2. Public liability insurance
This covers your injured clients or their harmed property. It’s very important to have this insurance because they cover any claims and legal fees if one of your clients for instance had an accident or you unintentionally damage something they own while you’re working.
3. Workers’ compensation insurance
After hiring your first employee, it’s best that you add workers’ compensation insurance to your business’s insurance policy. The coverage includes medical treatment, death, and disability benefits in the event when an employee gets injured or dies as a result of his job with your business. However, don’t think about this not being necessary because even if employees seem to be doing low-risk work, medical conditions and slip-and-fall injuries can result in a costly claim.
4. Product liability insurance
Consider this as insurance for the products you supply which can assist to compensate anyone who was hurt or injured because of the product you’ve designed, supplied, repaired. You don’t need to be the manufacturer to be responsible for damages. Even if your business follows and implements every measure available to ensure its products are safe can find your name in a lawsuit due to damages brought by one of its products.
5. Professional indemnity insurance
This insurance covers your client’s vanished sales or harmed reputation. It gives your business knowledge, advice, skills as part of the coverage. This is why professional indemnity insurance is helpful if your work results in a client’s loss of sales or devastating reputation. It can help answer the cost of legal claims and fees.
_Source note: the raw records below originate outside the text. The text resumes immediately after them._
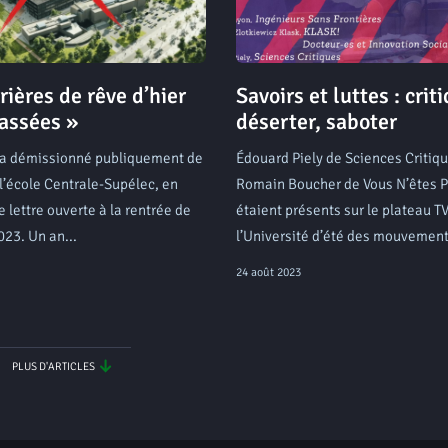
rières de rêve d’hier
Savoirs et luttes : crit
assées »
déserter, saboter
a démissionné publiquement de
Édouard Piely de Sciences Critiqu
 l’école Centrale-Supélec, en
Romain Boucher de Vous N’êtes P
e lettre ouverte à la rentrée de
étaient présents sur le plateau T
23. Un an...
l’Université d’été des mouvement
24 août 2023
PLUS D'ARTICLES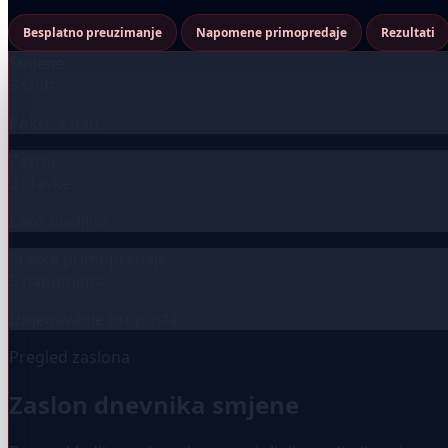
Besplatno preuzimanje
Napomene primopredaje
Rezultati
Smjene
3 shifts
Pokriva dan
Zastoj
2 stavke
Lako uočljivo
Stavke primopredaje
5 napomena
Izbjegavanje propusta
Pregled zaslona
Zaslon dnevnika smjene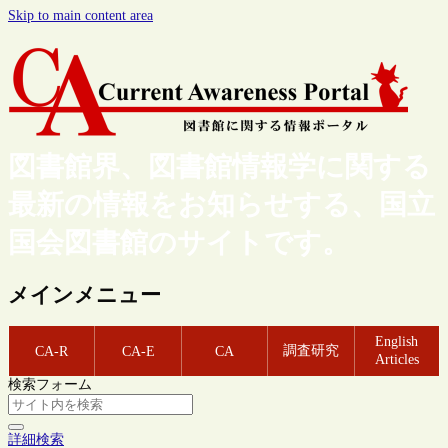
Skip to main content area
図書館界、図書館情報学に関する
最新の情報をお知らせする、国立
国会図書館のサイトです。
メインメニュー
English
調査研究
CA-R
CA-E
CA
Articles
検索フォーム
詳細検索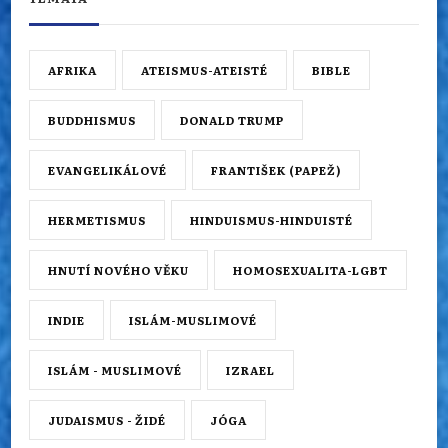
AFRIKA
ATEISMUS-ATEISTÉ
BIBLE
BUDDHISMUS
DONALD TRUMP
EVANGELIKÁLOVÉ
FRANTIŠEK (PAPEŽ)
HERMETISMUS
HINDUISMUS-HINDUISTÉ
HNUTÍ NOVÉHO VĚKU
HOMOSEXUALITA-LGBT
INDIE
ISLÁM-MUSLIMOVÉ
ISLÁM - MUSLIMOVÉ
IZRAEL
JUDAISMUS - ŽIDÉ
JÓGA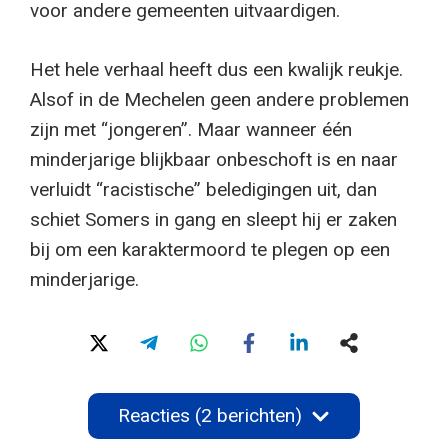
voor andere gemeenten uitvaardigen.
Het hele verhaal heeft dus een kwalijk reukje.
Alsof in de Mechelen geen andere problemen
zijn met “jongeren”. Maar wanneer één
minderjarige blijkbaar onbeschoft is en naar
verluidt “racistische” beledigingen uit, dan
schiet Somers in gang en sleept hij er zaken
bij om een karaktermoord te plegen op een
minderjarige.
Reacties (2 berichten)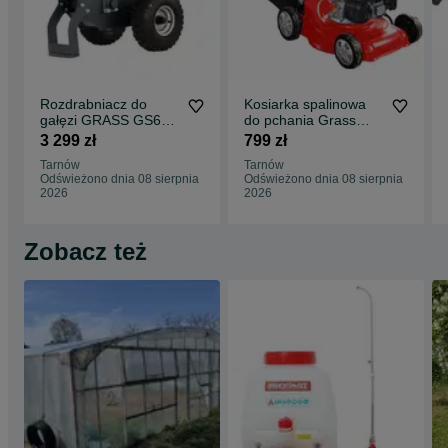
Rozdrabniacz do
Kosiarka spalinowa
gałęzi GRASS GS650
do pchania Grass
Loncin 196cm3
WR65763K Vega
3 299 zł
799 zł
4,1KW do 10cm
LONCIN 123cm3
Tarnów
Tarnów
bębnowy
40cm
Odświeżono dnia 08 sierpnia
Odświeżono dnia 08 sierpnia
2026
2026
Zobacz też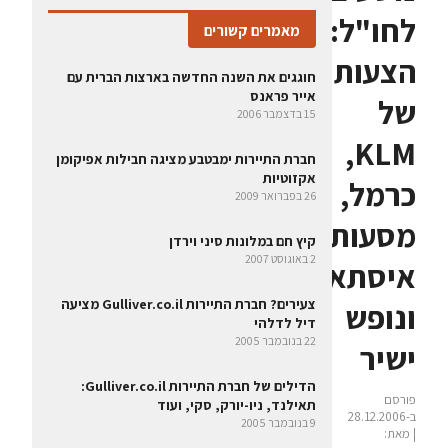
לחו"ל:
מאמרים קשורים
הצעות
חוגגים את השנה החדשה בארצות הברית עם
אייר פראנס
של
15 בדצמבר 2006
KLM,
חברת התיירות ימבטבע מציגה חבילות אפיקומן
אקזוטיות
כרמל,
26 בפברואר 2009
מסעות,
קיץ חם במלונות סיני וירדן
2 באוגוסט 2007
איסתא
צעירים? חברת התיירות Gulliver.co.il מציעה
ונופש
דיל לדלהי
22 בנובמבר 2005
ישיר
הדילים של חברת התיירות Gulliver.co.il:
פורסם
תאילנד, ניו-יורק, סקי, ועוד
ב-28.12.2006
9 בנובמבר 2005
| מאת:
6. Business interruption insurance
No one can tell when a disaster or catastrophic event happens, but when it happens, a business’s operations can be interrupted. In this situation, your business can experience lost income due to your employees working in the office, performing sales calls, manufacturing products.
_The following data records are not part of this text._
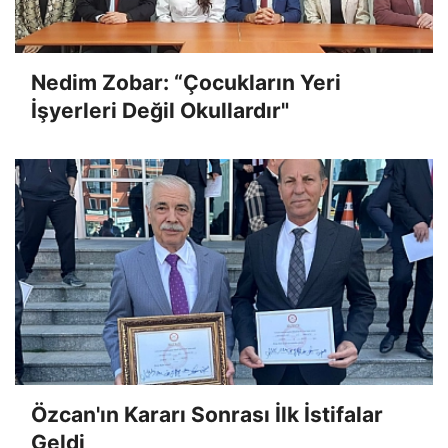
Nedim Zobar: “Çocukların Yeri
İşyerleri Değil Okullardır"
Özcan'ın Kararı Sonrası İlk İstifalar
Geldi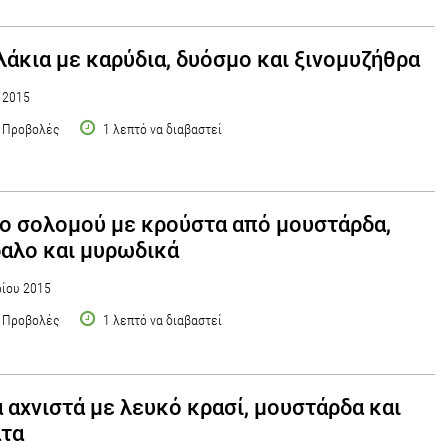
άκια με καρύδια, δυόσμο και ξινομυζήθρα
υ 2015
 Προβολές
1 λεπτό να διαβαστεί
ο σολομού με κρούστα από μουστάρδα,
αλο και μυρωδικά
ρίου 2015
 Προβολές
1 λεπτό να διαβαστεί
 αχνιστά με λευκό κρασί, μουστάρδα και
άτα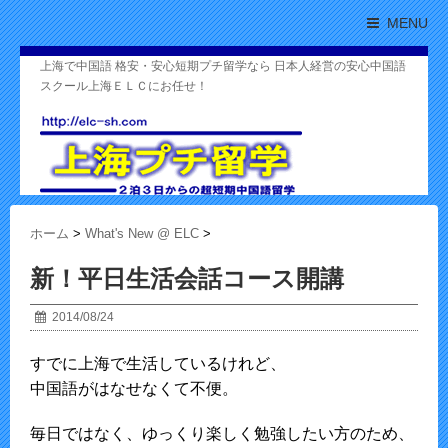
MENU
上海で中国語 格安・安心短期プチ留学なら 日本人経営の安心中国語
スクール上海ＥＬＣにお任せ！
ホーム
>
What's New @ ELC
>
新！平日生活会話コース開講
2014/08/24
すでに上海で生活しているけれど、
中国語がはなせなくて不便。
毎日ではなく、ゆっくり楽しく勉強したい方のため、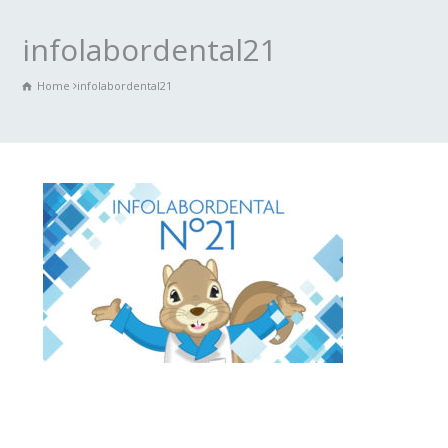
infolabordental21
Home
infolabordental21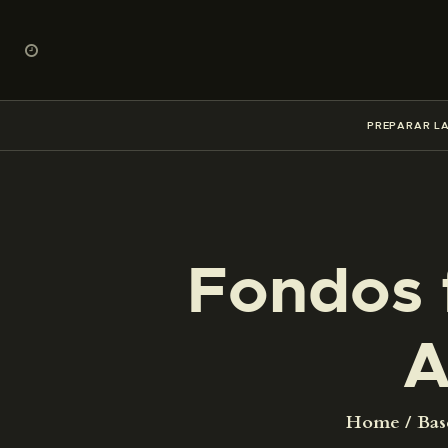
PREPARAR LA
Fondos 
A
Home
Bas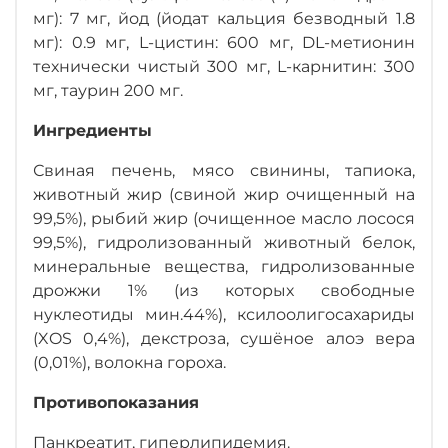
мг): 7 мг, йод (йодат кальция безводный 1.8
мг): 0.9 мг, L-цистин: 600 мг, DL-метионин
технически чистый 300 мг, L-карнитин: 300
мг, таурин 200 мг.
Ингредиенты
Свиная печень, мясо свинины, тапиока,
животный жир (свиной жир очищенный на
99,5%), рыбий жир (очищенное масло лосося
99,5%), гидролизованный животный белок,
минеральные вещества, гидролизованные
дрожжи 1% (из которых свободные
нуклеотиды мин.44%), ксилоолигосахариды
(XOS 0,4%), декстроза, сушёное алоэ вера
(0,01%), волокна гороха.
Противопоказания
Панкреатит, гиперлипидемия.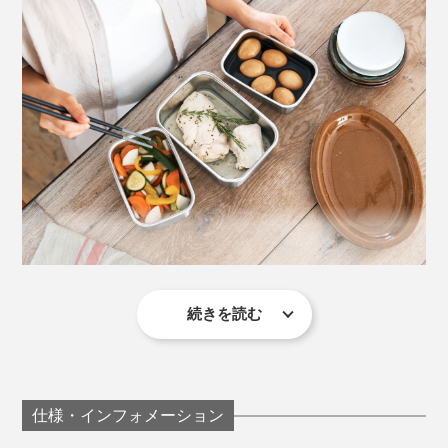
ンすべて、食洗機OK。
キッチンがスッキリ整うと、めんどうに感じていた作り
ニオイもれがない
置きや保存だって、ヤル気が出るというもの。
『cuitisan』がキッチン家事を楽しくしてくれます。
通常、電子レンジは、食材に含まれる水の分子をマイク
ロ波で振動させることで加熱しますが、『cuitisan』
は、加熱の仕組みを変えてしまいました。
続きを読む
煮卵にサラダチキン、水キムチ…、どれも下ごしらえ、
加熱、保存まで『cuitisan』ひとつで完結。いつもの作
容器自体が熱くなるので、
フタやラップなどは使えませ
り置きメニューが、さらに簡単にできることに感激。作
ん
。乾燥が気になる場合は、フタの代わりに、少量の水
密閉力の高いシリコンパッキン付きのフタ。
り置きの敷居が一気に下がった気がします。
をかけてから電子レンジへ。
仕様・インフォメーション
密閉力が高く、キムチなど、ニオイの強いものを入れて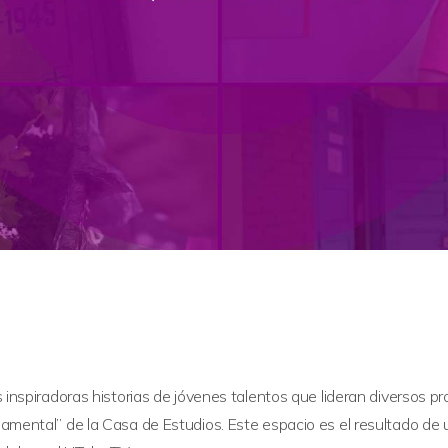
 inspiradoras historias de jóvenes talentos que lideran diversos 
mental” de la Casa de Estudios. Este espacio es el resultado de u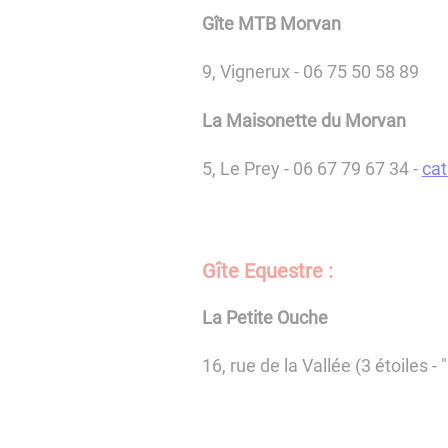
Gîte MTB Morvan
9, Vignerux - 06 75 50 58 89
La Maisonette du Morvan
5, Le Prey - 06 67 79 67 34 -
ca
Gîte Equestre :
La Petite Ouche
16, rue de la Vallée (3 étoiles -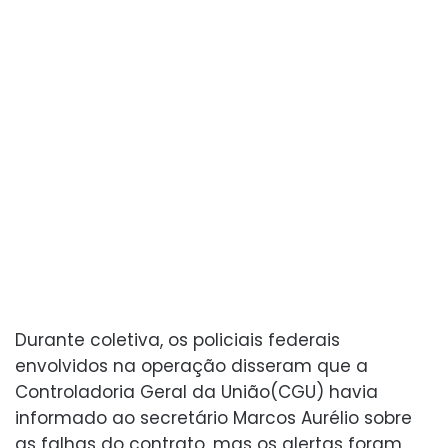
Durante coletiva, os policiais federais
envolvidos na operação disseram que a
Controladoria Geral da União(CGU) havia
informado ao secretário Marcos Aurélio sobre
as falhas do contrato, mas os alertas foram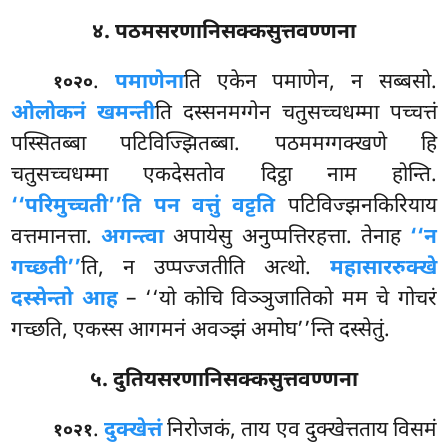
४. पठमसरणानिसक्कसुत्तवण्णना
.
पमाणेना
ति एकेन पमाणेन, न सब्बसो.
१०२०
ओलोकनं खमन्ती
ति दस्सनमग्गेन चतुसच्चधम्मा पच्चत्तं
पस्सितब्बा पटिविज्झितब्बा. पठममग्गक्खणे हि
चतुसच्चधम्मा एकदेसतोव दिट्ठा नाम होन्ति.
‘‘परिमुच्चती’’ति पन वत्तुं वट्टति
पटिविज्झनकिरियाय
वत्तमानत्ता.
अगन्त्वा
अपायेसु अनुप्पत्तिरहत्ता. तेनाह
‘‘न
गच्छती’’
ति, न उप्पज्जतीति अत्थो.
महासाररुक्खे
दस्सेन्तो आह
– ‘‘यो कोचि विञ्ञुजातिको मम चे गोचरं
गच्छति, एकस्स आगमनं अवञ्झं अमोघ’’न्ति दस्सेतुं.
५. दुतियसरणानिसक्कसुत्तवण्णना
.
दुक्खेत्तं
निरोजकं, ताय एव दुक्खेत्तताय विसमं
१०२१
Business interruption insurance is specifically suitable for companies that necessitate a physical location to operate a business like retail stores. Business interruption insurance pays a business for its lost earnings throughout these events.
7. Key-man insurance
Every company has its own valuable employees who are skilled to keep the business going. If you have these people, you can insure them. And if they can’t work, you’ll be compensated for that loss.
8. Professional liability insurance
Also called E&O insurance or Errors and Omissions insurance, this insurance covers the negligence of a business because of harm that resulted from mistakes or frustration to perform. Take note a one-size-fits-all policy is not available for professional liability insurance. Every industry has its own group of concerns that will be communicated in a customized policy put in writing for a business.
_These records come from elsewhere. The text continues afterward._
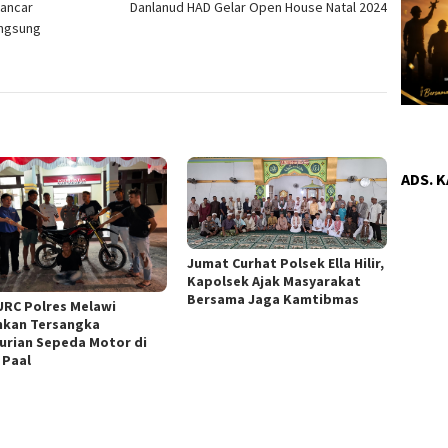
Lancar
Danlanud HAD Gelar Open House Natal 2024
angsung
ADS. 
Jumat Curhat Polsek Ella Hilir,
Kapolsek Ajak Masyarakat
Bersama Jaga Kamtibmas
URC Polres Melawi
kan Tersangka
urian Sepeda Motor di
 Paal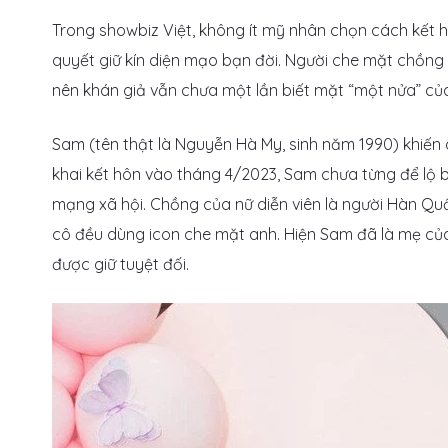
Trong showbiz Việt, không ít mỹ nhân chọn cách kết h
quyết giữ kín diện mạo bạn đời. Người che mặt chồng 
nên khán giả vẫn chưa một lần biết mặt “một nửa” củ
Sam (tên thật là Nguyễn Hà My, sinh năm 1990) khiến
khai kết hôn vào tháng 4/2023, Sam chưa từng để lộ b
mạng xã hội. Chồng của nữ diễn viên là người Hàn Quố
cô đều dùng icon che mặt anh. Hiện Sam đã là mẹ củ
được giữ tuyệt đối.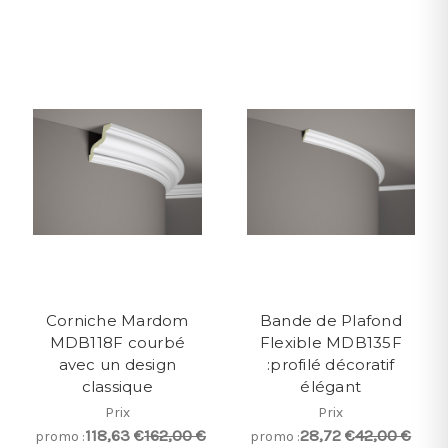
Corniche Mardom
Bande de Plafond
MDB118F courbé
Flexible MDB135F
avec un design
:profilé décoratif
classique
élégant
Prix
Prix
118,63 €
162,00 €
28,72 €
42,00 €
promo :
promo :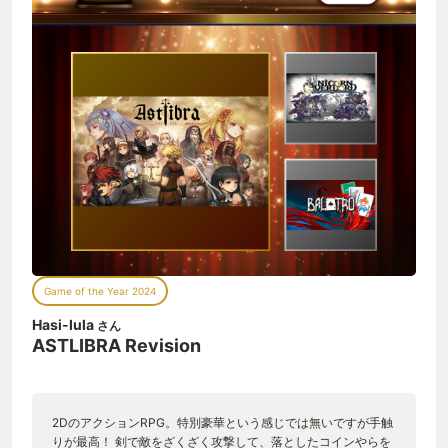
Game of the Year 2024
Hasi-lula
さん
ASTLIBRA Revision
2DのアクションRPG。特別豪華という感じでは無いですが手触
りが最高！ 剣で敵をざくざく攻撃して、落としたコインやらを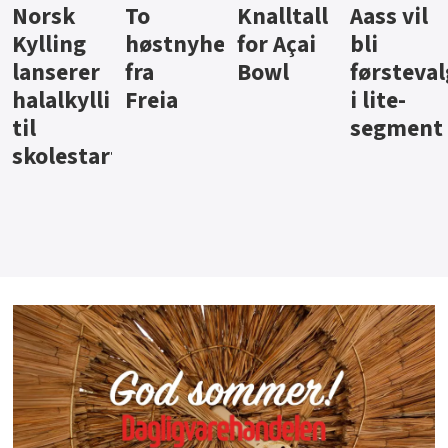
Knalltall
Aass vil
Brus og
Hard
ter
for Açai
bli
jus fra
iste fra
Bowl
førstevalg
Berentsen
Hansa
i lite-
segment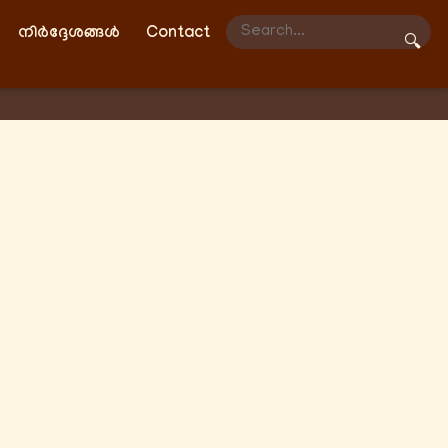
നിർദ്ദേശങ്ങൾ
Contact
🔍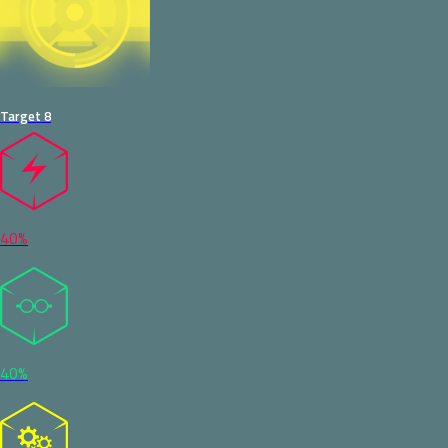
Target 8
40%
40%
9. Employers’ liability insurance
All types of business with employees, they’re required legally to own this insurance. So whether you have one or ten employees, part-time or full-time. Employers’ liability insurance can help cover the expenses of claims made against you if a worker is injured or gets sick while working for your company.
10. Home-based business
Although this is not technically part of the business insurance types, we’ve included it here because many people today are starting their small businesses in the comfort of their own homes. You need to be informed that homeowner’s policies don’t cover home-based businesses like how commercial property insurance does. If you’re running your own business out of your house, inquire for additional insurance from your insurer to cover the equipment you use and inventory you have in the event of a problem.
On the Note
Having your business insured is not about looking for the cheapest option out there; it’s about having the right package and coverage at the right price. The right insurance for your business will surely help you avoid major financial loss, so check with your insurer what type of insurance is advised for your business and place it as soon as possible.